• **Source data**:

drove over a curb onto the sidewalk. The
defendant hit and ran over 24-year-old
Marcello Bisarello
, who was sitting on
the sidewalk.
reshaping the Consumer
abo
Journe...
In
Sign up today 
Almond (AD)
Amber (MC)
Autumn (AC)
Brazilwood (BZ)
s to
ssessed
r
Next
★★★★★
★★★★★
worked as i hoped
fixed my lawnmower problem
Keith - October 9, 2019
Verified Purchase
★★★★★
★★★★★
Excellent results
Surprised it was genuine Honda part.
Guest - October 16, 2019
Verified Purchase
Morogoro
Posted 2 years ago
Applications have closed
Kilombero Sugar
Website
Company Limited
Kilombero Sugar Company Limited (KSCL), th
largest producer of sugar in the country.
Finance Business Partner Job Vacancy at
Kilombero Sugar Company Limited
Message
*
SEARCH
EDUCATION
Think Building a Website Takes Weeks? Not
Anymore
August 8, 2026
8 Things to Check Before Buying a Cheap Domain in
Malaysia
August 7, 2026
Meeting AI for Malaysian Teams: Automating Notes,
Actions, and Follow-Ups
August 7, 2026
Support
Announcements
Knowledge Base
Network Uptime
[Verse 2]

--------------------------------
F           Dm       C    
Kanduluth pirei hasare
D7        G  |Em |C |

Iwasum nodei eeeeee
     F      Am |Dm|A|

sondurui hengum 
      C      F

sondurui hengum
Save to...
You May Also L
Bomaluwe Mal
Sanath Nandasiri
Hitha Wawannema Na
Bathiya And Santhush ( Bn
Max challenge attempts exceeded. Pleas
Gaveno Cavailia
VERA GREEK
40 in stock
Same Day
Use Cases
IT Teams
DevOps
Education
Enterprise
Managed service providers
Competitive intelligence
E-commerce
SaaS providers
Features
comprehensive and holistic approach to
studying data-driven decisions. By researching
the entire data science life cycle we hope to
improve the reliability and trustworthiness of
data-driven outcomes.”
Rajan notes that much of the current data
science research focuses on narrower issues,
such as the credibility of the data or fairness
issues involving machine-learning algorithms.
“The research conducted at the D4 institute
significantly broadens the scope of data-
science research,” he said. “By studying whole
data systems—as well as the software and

• **Work task**:
In the entries above, find each line containing the string "studying" and copy it.

• **Response to this task**:
studying data-driven decisions. By researching
science research,” he said. “By studying whole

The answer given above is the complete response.